My current research in the area of theater and live performance focuses on the application of technology to production design. Specifically, I am interested in developing and disseminating new solutions for automation and control systems for stage machinery and live theatrical effects. This work has the following goals: 1) to develop highly flexible systems that promote a wide range of artistic experimentation and implementation across a variety of performance venues, 2) to integrate the technology currently used by theater practitioners, and 3) to utilize the existing and affordable industrial-control components recently available as a result of advances in microprocessor control and power electronics. I believe this research will offer the artists, technicians, and crafts-people who collaborate on performance a broader set of tools with which to work.
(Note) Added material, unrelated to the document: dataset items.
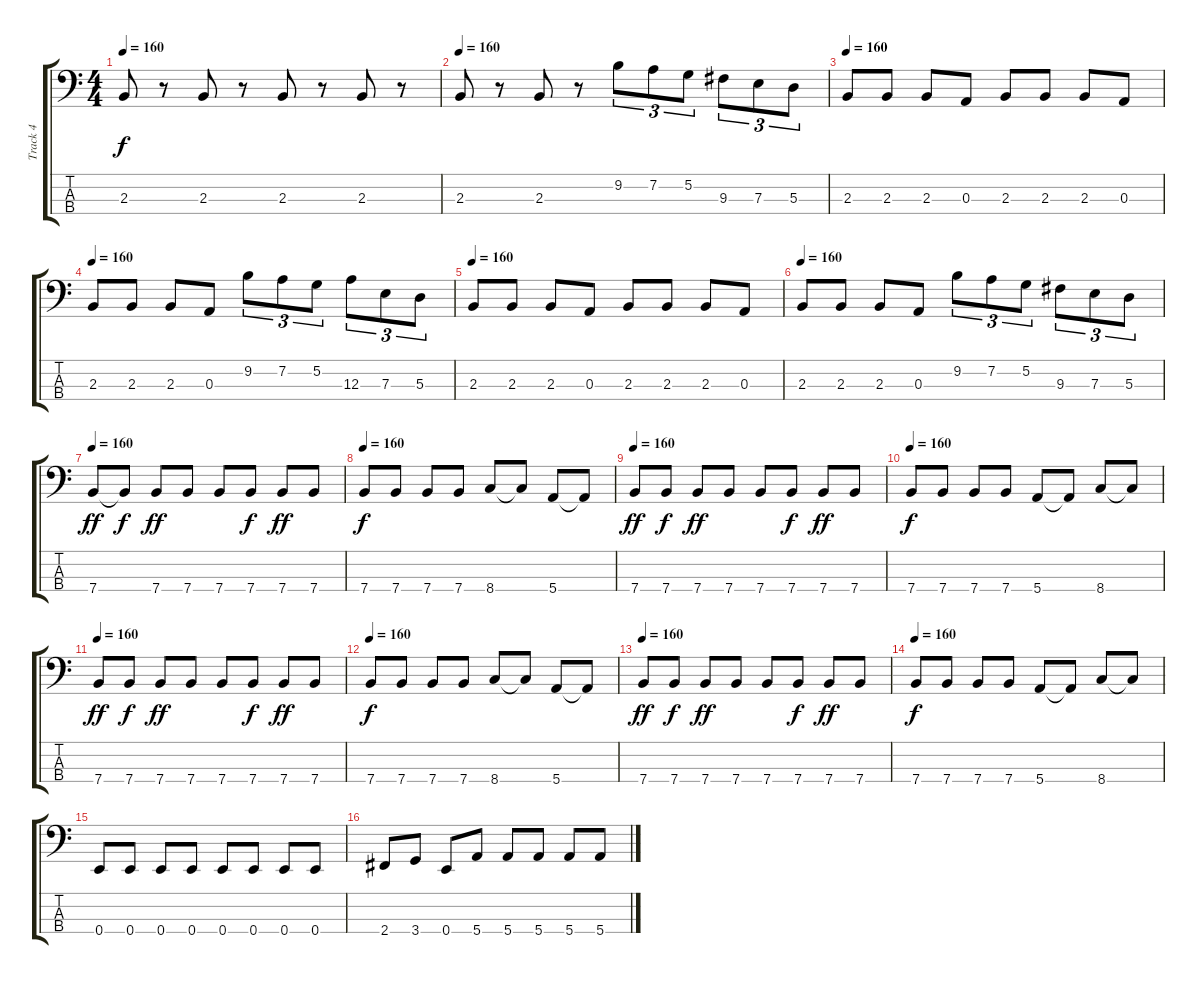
\track ("Track 4" "Track 4") {instrument electricbassfinger}
\staff {score tabs}
\tuning (G2 D2 A1 E1) {hide}
\ts (4 4)
\tempo 160
\clef f4
\ks c
2.3.8{dy f} r.8 2.3.8 r.8 2.3.8 r.8 2.3.8 r.8 |
\tempo 160
2.3.8 r.8 2.3.8 r.8 9.2.8{tu (3 2)} 7.2.8{tu (3 2)} 5.2.8{tu (3 2)} 9.3.8{tu (3 2)} 7.3.8{tu (3 2)} 5.3.8{tu (3 2)} |
\tempo 160
2.3.8 2.3.8 2.3.8 0.3.8 2.3.8 2.3.8 2.3.8 0.3.8 |
\tempo 160
2.3.8 2.3.8 2.3.8 0.3.8 9.2.8{tu (3 2)} 7.2.8{tu (3 2)} 5.2.8{tu (3 2)} 12.3.8{tu (3 2)} 7.3.8{tu (3 2)} 5.3.8{tu (3 2)} |
\tempo 160
2.3.8 2.3.8 2.3.8 0.3.8 2.3.8 2.3.8 2.3.8 0.3.8 |
\tempo 160
2.3.8 2.3.8 2.3.8 0.3.8 9.2.8{tu (3 2)} 7.2.8{tu (3 2)} 5.2.8{tu (3 2)} 9.3.8{tu (3 2)} 7.3.8{tu (3 2)} 5.3.8{tu (3 2)} |
\tempo 160
7.4.8{dy ff} 7.4{t}.8{dy f} 7.4.8{dy ff} 7.4.8 7.4.8 7.4.8{dy f} 7.4.8{dy ff} 7.4.8 |
\tempo 160
7.4.8{dy f} 7.4.8 7.4.8 7.4.8 8.4.8 8.4{t}.8 5.4.8 5.4{t}.8 |
\tempo 160
7.4.8{dy ff} 7.4.8{dy f} 7.4.8{dy ff} 7.4.8 7.4.8 7.4.8{dy f} 7.4.8{dy ff} 7.4.8 |
\tempo 160
7.4.8{dy f} 7.4.8 7.4.8 7.4.8 5.4.8 5.4{t}.8 8.4.8 8.4{t}.8 |
\tempo 160
7.4.8{dy ff} 7.4.8{dy f} 7.4.8{dy ff} 7.4.8 7.4.8 7.4.8{dy f} 7.4.8{dy ff} 7.4.8 |
\tempo 160
7.4.8{dy f} 7.4.8 7.4.8 7.4.8 8.4.8 8.4{t}.8 5.4.8 5.4{t}.8 |
\tempo 160
7.4.8{dy ff} 7.4.8{dy f} 7.4.8{dy ff} 7.4.8 7.4.8 7.4.8{dy f} 7.4.8{dy ff} 7.4.8 |
\tempo 160
7.4.8{dy f} 7.4.8 7.4.8 7.4.8 5.4.8 5.4{t}.8 8.4.8 8.4{t}.8 |
0.4.8 0.4.8 0.4.8 0.4.8 0.4.8 0.4.8 0.4.8 0.4.8 |
2.4.8 3.4.8 0.4.8 5.4.8 5.4.8 5.4.8 5.4.8 5.4.8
I have already completed a first phase of this larger project by researching and then developing a guide to the selection of motor drives for theater stage machinery. The next portion of the of research entails development of an electronic control system that works as an interface between an operator (stagehand) and this motor drive technology. I plan to incorporate a control protocol familiar to performance, MIDI (Musical Instrument Digital Interface), as a means of recording an operator’s actions while manipulating a mechanized scenic effect. Originally devised to allow electronic keyboard synthesizers to talk to and remotely control one another, the MIDI standard and its implementation have grown into a variety of protocols that already allow a great many devices used in the entertainment industry to communicate. There are, as a result of the ubiquitous and familiar nature of MIDI, a great many devices already available to integrate into my proposed control system. Further, the electronic signals sent with this protocol are easily recorded, edited, and replayed, so the implementation of the control system can easily adapt to the changing needs of a live performance situation.

I will devote my work under a University Research Institute--Summer Research Award toward the laboratory/workshop time needed to develop a working prototype of my proposed system. My focus in the lab/shop will be 1) construction of a test-bed or small-scale mockup of a scenic device that this new system will control, 2) identification, assembly, and testing of the machine interface and control system, and 3) investigation of the computer software necessary to record, edit, and replay the control information. I am seeking this grant in particular as I feel that the summer offers the rare opportunity for unbroken time in process development without the pressures of our College’s production season and the demands of teaching in the long semesters.

I intend to have, once the grant period expires, a working prototype of my system that can be more rigorously tested in live performance. I anticipate this will first involve a collaboration with a University of Texas College of Fine Arts production, and later a collaboration with one of the country’s regional theaters. The results of the development and collaborative testing phase of my research will make an ideal submission as an article for publication, as well as a springboard toward additional research on further additions and refinements to the field of motion control for the stage.